Der Entscheidung lag folgender Sachverhalt zugrunde: Die Klägerin hatte bei einem Verkehrsunfall Verletzungen im Gesichtsbereich erlitten, wodurch eine Versorgung mit je vier Implantaten im Ober- und Unterkiefer notwendig wurde, um einen entsprechenden Zahnersatz daran zu befestigen. Die Klägerin beantragte in der Folgezeit die Übernahme der Kosten einer professionellen Reinigung der Implantate.

Das LSG verweist darauf, dass die zahnärztliche Behandlung die Tätigkeit des Zahnarztes umfasst, die zur Verhütung, Früherkennung und Behandlung von Zahn-, Mund- und Kieferkrankheiten nach den Regeln der zahnärztlichen Kunst ausreichend und zweckmäßig ist. Nach § 28 Abs. 2 Satz 9 SGB V gehören implantologische Leistungen nicht zur zahnärztlichen Behandlung, es sei denn, es liege eine vom Gemeinsamen Bundesausschuss festgelegte Ausnahmeindikation für besonders schwere Fälle vor, in denen Krankenkassen diese Leistung einschließlich der Suprakonstruktion als Sachleistung im Rahmen einer medizinischen Gesamtbehandlung übernehmen. Die beantragte Reinigung der Implantate stelle ebenfalls eine implantologische Leistung dar, da sie eine Folgemaßnahme der durchgeführten implantologischen Versorgung sei.

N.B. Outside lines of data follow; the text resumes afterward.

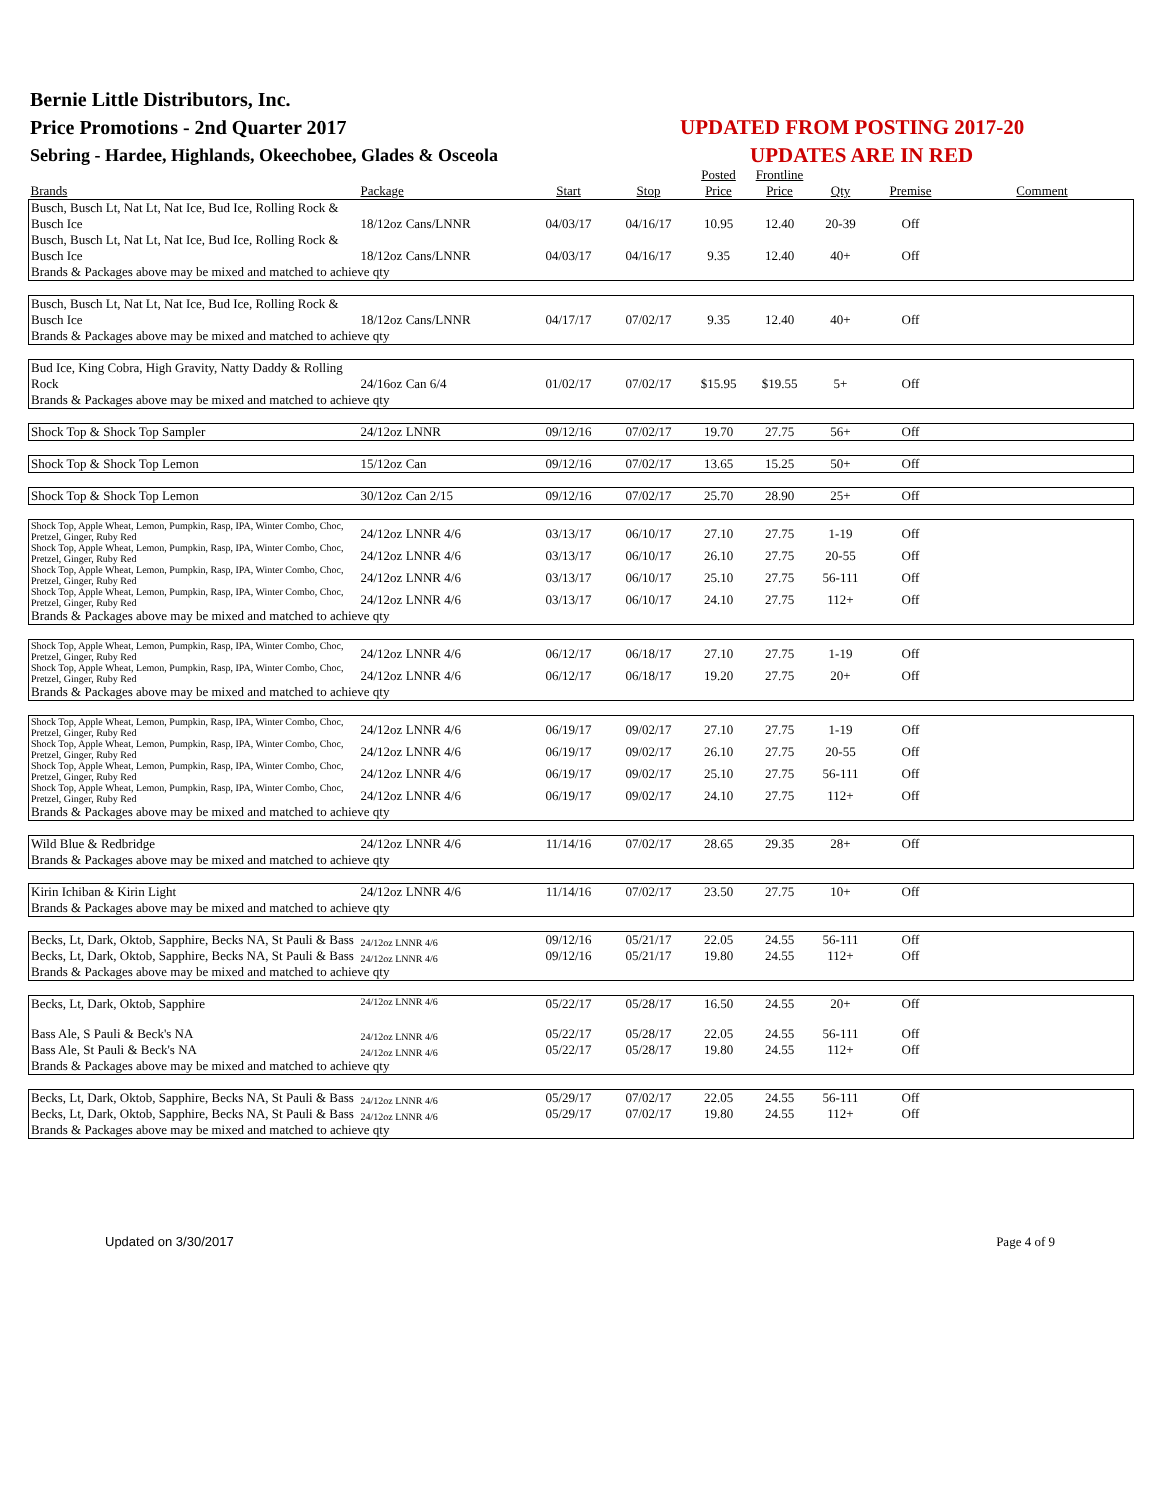Bernie Little Distributors, Inc.
Price Promotions - 2nd Quarter 2017
Sebring - Hardee, Highlands, Okeechobee, Glades & Osceola
UPDATED FROM POSTING 2017-20
UPDATES ARE IN RED
| Brands | Package | Start | Stop | Posted Price | Frontline Price | Qty | Premise | Comment |
| --- | --- | --- | --- | --- | --- | --- | --- | --- |
| Busch, Busch Lt, Nat Lt, Nat Ice, Bud Ice, Rolling Rock & Busch Ice | 18/12oz Cans/LNNR | 04/03/17 | 04/16/17 | 10.95 | 12.40 | 20-39 | Off | |
| Busch, Busch Lt, Nat Lt, Nat Ice, Bud Ice, Rolling Rock & Busch Ice | 18/12oz Cans/LNNR | 04/03/17 | 04/16/17 | 9.35 | 12.40 | 40+ | Off | |
| Brands & Packages above may be mixed and matched to achieve qty | | | | | | | | |
| Busch, Busch Lt, Nat Lt, Nat Ice, Bud Ice, Rolling Rock & Busch Ice | 18/12oz Cans/LNNR | 04/17/17 | 07/02/17 | 9.35 | 12.40 | 40+ | Off | |
| Brands & Packages above may be mixed and matched to achieve qty | | | | | | | | |
| Bud Ice, King Cobra, High Gravity, Natty Daddy & Rolling Rock | 24/16oz Can 6/4 | 01/02/17 | 07/02/17 | $15.95 | $19.55 | 5+ | Off | |
| Brands & Packages above may be mixed and matched to achieve qty | | | | | | | | |
| Shock Top & Shock Top Sampler | 24/12oz LNNR | 09/12/16 | 07/02/17 | 19.70 | 27.75 | 56+ | Off | |
| Shock Top & Shock Top Lemon | 15/12oz Can | 09/12/16 | 07/02/17 | 13.65 | 15.25 | 50+ | Off | |
| Shock Top & Shock Top Lemon | 30/12oz Can 2/15 | 09/12/16 | 07/02/17 | 25.70 | 28.90 | 25+ | Off | |
| Shock Top, Apple Wheat, Lemon, Pumpkin, Rasp, IPA, Winter Combo, Choc, Pretzel, Ginger, Ruby Red | 24/12oz LNNR 4/6 | 03/13/17 | 06/10/17 | 27.10 | 27.75 | 1-19 | Off | |
| Shock Top, Apple Wheat, Lemon, Pumpkin, Rasp, IPA, Winter Combo, Choc, Pretzel, Ginger, Ruby Red | 24/12oz LNNR 4/6 | 03/13/17 | 06/10/17 | 26.10 | 27.75 | 20-55 | Off | |
| Shock Top, Apple Wheat, Lemon, Pumpkin, Rasp, IPA, Winter Combo, Choc, Pretzel, Ginger, Ruby Red | 24/12oz LNNR 4/6 | 03/13/17 | 06/10/17 | 25.10 | 27.75 | 56-111 | Off | |
| Shock Top, Apple Wheat, Lemon, Pumpkin, Rasp, IPA, Winter Combo, Choc, Pretzel, Ginger, Ruby Red | 24/12oz LNNR 4/6 | 03/13/17 | 06/10/17 | 24.10 | 27.75 | 112+ | Off | |
| Brands & Packages above may be mixed and matched to achieve qty | | | | | | | | |
| Shock Top, Apple Wheat, Lemon, Pumpkin, Rasp, IPA, Winter Combo, Choc, Pretzel, Ginger, Ruby Red | 24/12oz LNNR 4/6 | 06/12/17 | 06/18/17 | 27.10 | 27.75 | 1-19 | Off | |
| Shock Top, Apple Wheat, Lemon, Pumpkin, Rasp, IPA, Winter Combo, Choc, Pretzel, Ginger, Ruby Red | 24/12oz LNNR 4/6 | 06/12/17 | 06/18/17 | 19.20 | 27.75 | 20+ | Off | |
| Brands & Packages above may be mixed and matched to achieve qty | | | | | | | | |
| Shock Top, Apple Wheat, Lemon, Pumpkin, Rasp, IPA, Winter Combo, Choc, Pretzel, Ginger, Ruby Red | 24/12oz LNNR 4/6 | 06/19/17 | 09/02/17 | 27.10 | 27.75 | 1-19 | Off | |
| Shock Top, Apple Wheat, Lemon, Pumpkin, Rasp, IPA, Winter Combo, Choc, Pretzel, Ginger, Ruby Red | 24/12oz LNNR 4/6 | 06/19/17 | 09/02/17 | 26.10 | 27.75 | 20-55 | Off | |
| Shock Top, Apple Wheat, Lemon, Pumpkin, Rasp, IPA, Winter Combo, Choc, Pretzel, Ginger, Ruby Red | 24/12oz LNNR 4/6 | 06/19/17 | 09/02/17 | 25.10 | 27.75 | 56-111 | Off | |
| Shock Top, Apple Wheat, Lemon, Pumpkin, Rasp, IPA, Winter Combo, Choc, Pretzel, Ginger, Ruby Red | 24/12oz LNNR 4/6 | 06/19/17 | 09/02/17 | 24.10 | 27.75 | 112+ | Off | |
| Brands & Packages above may be mixed and matched to achieve qty | | | | | | | | |
| Wild Blue & Redbridge | 24/12oz LNNR 4/6 | 11/14/16 | 07/02/17 | 28.65 | 29.35 | 28+ | Off | |
| Brands & Packages above may be mixed and matched to achieve qty | | | | | | | | |
| Kirin Ichiban & Kirin Light | 24/12oz LNNR 4/6 | 11/14/16 | 07/02/17 | 23.50 | 27.75 | 10+ | Off | |
| Brands & Packages above may be mixed and matched to achieve qty | | | | | | | | |
| Becks, Lt, Dark, Oktob, Sapphire, Becks NA, St Pauli & Bass | 24/12oz LNNR 4/6 | 09/12/16 | 05/21/17 | 22.05 | 24.55 | 56-111 | Off | |
| Becks, Lt, Dark, Oktob, Sapphire, Becks NA, St Pauli & Bass | 24/12oz LNNR 4/6 | 09/12/16 | 05/21/17 | 19.80 | 24.55 | 112+ | Off | |
| Brands & Packages above may be mixed and matched to achieve qty | | | | | | | | |
| Becks, Lt, Dark, Oktob, Sapphire | 24/12oz LNNR 4/6 | 05/22/17 | 05/28/17 | 16.50 | 24.55 | 20+ | Off | |
| Bass Ale, S Pauli & Beck's NA | 24/12oz LNNR 4/6 | 05/22/17 | 05/28/17 | 22.05 | 24.55 | 56-111 | Off | |
| Bass Ale, St Pauli & Beck's NA | 24/12oz LNNR 4/6 | 05/22/17 | 05/28/17 | 19.80 | 24.55 | 112+ | Off | |
| Brands & Packages above may be mixed and matched to achieve qty | | | | | | | | |
| Becks, Lt, Dark, Oktob, Sapphire, Becks NA, St Pauli & Bass | 24/12oz LNNR 4/6 | 05/29/17 | 07/02/17 | 22.05 | 24.55 | 56-111 | Off | |
| Becks, Lt, Dark, Oktob, Sapphire, Becks NA, St Pauli & Bass | 24/12oz LNNR 4/6 | 05/29/17 | 07/02/17 | 19.80 | 24.55 | 112+ | Off | |
| Brands & Packages above may be mixed and matched to achieve qty | | | | | | | | |
Updated on 3/30/2017 Page 4 of 9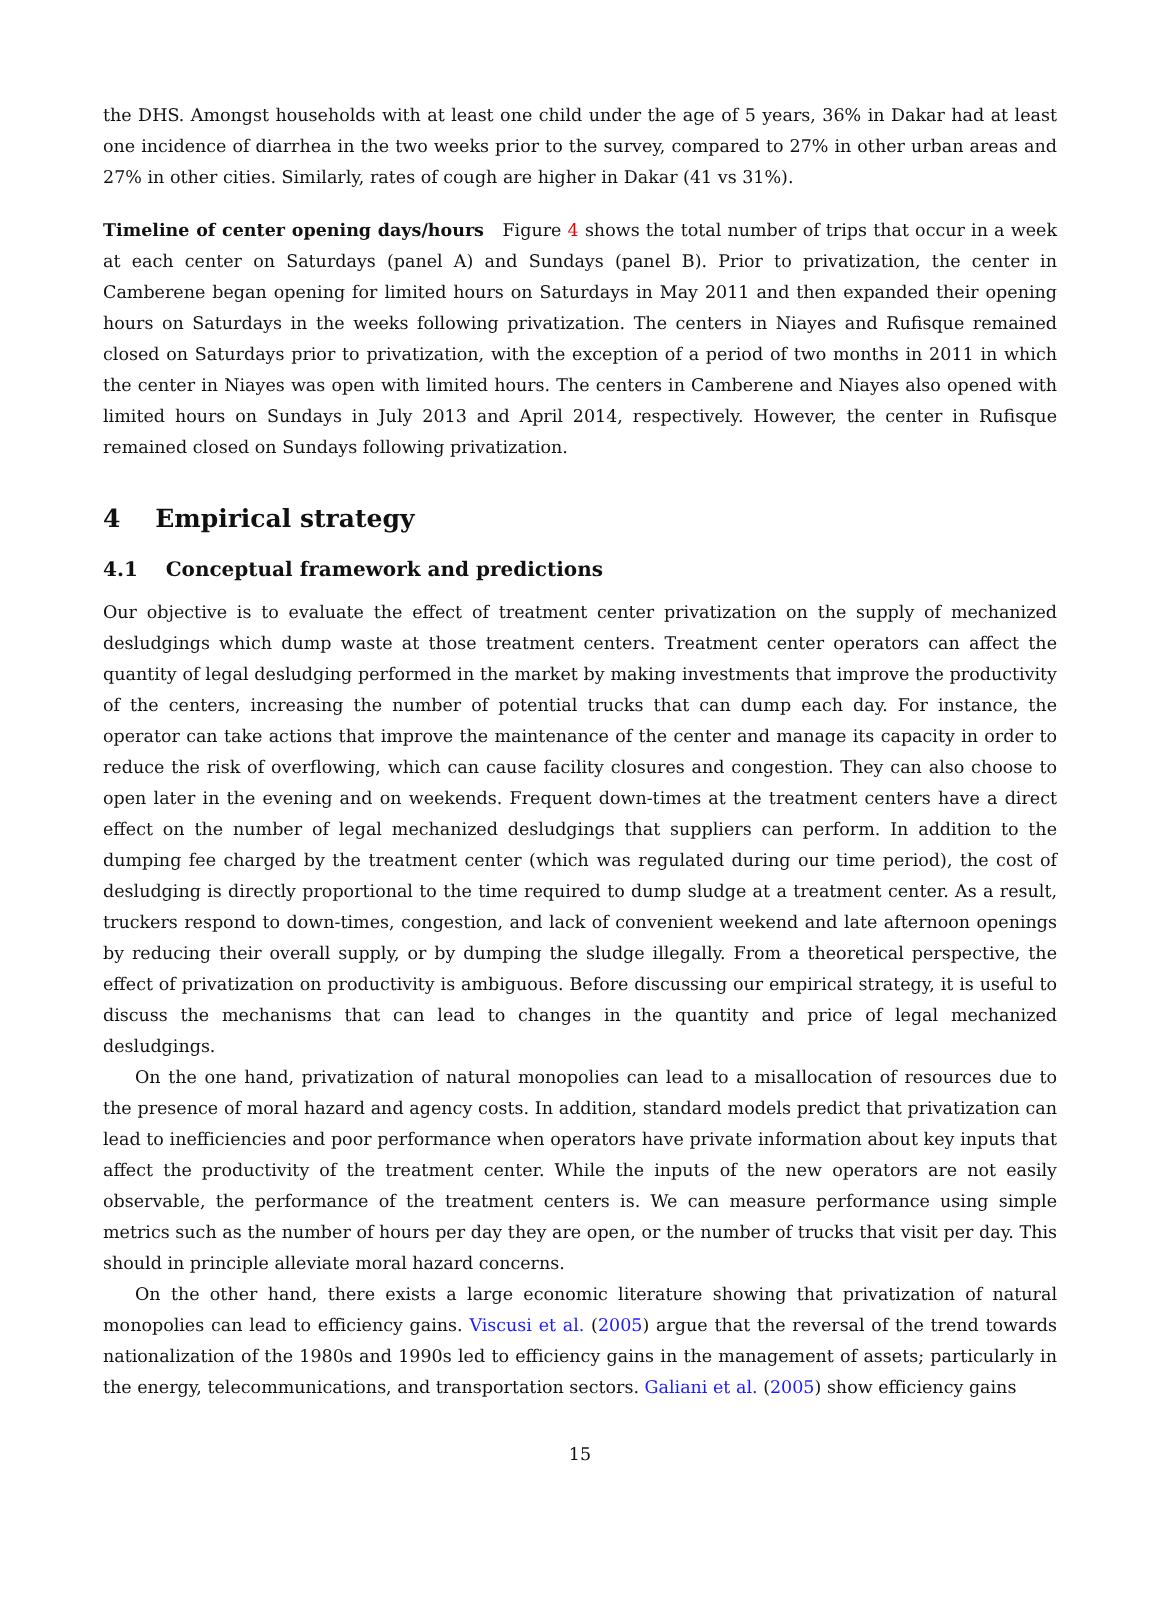the DHS. Amongst households with at least one child under the age of 5 years, 36% in Dakar had at least one incidence of diarrhea in the two weeks prior to the survey, compared to 27% in other urban areas and 27% in other cities. Similarly, rates of cough are higher in Dakar (41 vs 31%).
Timeline of center opening days/hours Figure 4 shows the total number of trips that occur in a week at each center on Saturdays (panel A) and Sundays (panel B). Prior to privatization, the center in Camberene began opening for limited hours on Saturdays in May 2011 and then expanded their opening hours on Saturdays in the weeks following privatization. The centers in Niayes and Rufisque remained closed on Saturdays prior to privatization, with the exception of a period of two months in 2011 in which the center in Niayes was open with limited hours. The centers in Camberene and Niayes also opened with limited hours on Sundays in July 2013 and April 2014, respectively. However, the center in Rufisque remained closed on Sundays following privatization.
4 Empirical strategy
4.1 Conceptual framework and predictions
Our objective is to evaluate the effect of treatment center privatization on the supply of mechanized desludgings which dump waste at those treatment centers. Treatment center operators can affect the quantity of legal desludging performed in the market by making investments that improve the productivity of the centers, increasing the number of potential trucks that can dump each day. For instance, the operator can take actions that improve the maintenance of the center and manage its capacity in order to reduce the risk of overflowing, which can cause facility closures and congestion. They can also choose to open later in the evening and on weekends. Frequent down-times at the treatment centers have a direct effect on the number of legal mechanized desludgings that suppliers can perform. In addition to the dumping fee charged by the treatment center (which was regulated during our time period), the cost of desludging is directly proportional to the time required to dump sludge at a treatment center. As a result, truckers respond to down-times, congestion, and lack of convenient weekend and late afternoon openings by reducing their overall supply, or by dumping the sludge illegally. From a theoretical perspective, the effect of privatization on productivity is ambiguous. Before discussing our empirical strategy, it is useful to discuss the mechanisms that can lead to changes in the quantity and price of legal mechanized desludgings.
On the one hand, privatization of natural monopolies can lead to a misallocation of resources due to the presence of moral hazard and agency costs. In addition, standard models predict that privatization can lead to inefficiencies and poor performance when operators have private information about key inputs that affect the productivity of the treatment center. While the inputs of the new operators are not easily observable, the performance of the treatment centers is. We can measure performance using simple metrics such as the number of hours per day they are open, or the number of trucks that visit per day. This should in principle alleviate moral hazard concerns.
On the other hand, there exists a large economic literature showing that privatization of natural monopolies can lead to efficiency gains. Viscusi et al. (2005) argue that the reversal of the trend towards nationalization of the 1980s and 1990s led to efficiency gains in the management of assets; particularly in the energy, telecommunications, and transportation sectors. Galiani et al. (2005) show efficiency gains
15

Der Umfang der Leistungspflicht im Zusammenhang mit einer implantologischen Behandlung, welche die Anforderung einer Ausnahmeindikation erfülle, ergebe sich aus § 28 Abs. 2 Satz 1 SGB V, so das LSG. In der Behandlungsrichtlinie sei zwar nur das Entfernen harter verkalkter Beläge, nicht aber das Entfernen sonstiger Beläge angeführt. Ein Leistungsanspruch ergebe sich aber auch dann, wenn nur eine Reinigung weicher Beläge im Implantatbereich notwendig sei und zu diesem Zweck die Implantate von einem Zahnarzt abgeschraubt werden müssen. Der Behandlungsrichtlinie komme hinsichtlich des Umfangs der Behandlung bei implantologischen Leistungen und gegebener Ausnahmeindikation kein Ausschließlichkeitscharakter zu. Eine derartige Funktion sei ihr vom Gesetz lediglich im Rahmen der Festlegung der Ausnahmeindikation eingeräumt, nicht aber darüber hinaus.

Auch wenn das Entfernen weicher Zahnbeläge weder in der Behandlungsrichtlinie noch im BEMA erfasst sei, beruhe dieses ersichtlich darauf, dass ein Tätigwerden des Zahnarztes zum Entfernen weicher Zahnbeläge in aller Regel nicht notwendig sei, weil der Patient dieses selbst durch Zahnreinigung sicherstellen könne.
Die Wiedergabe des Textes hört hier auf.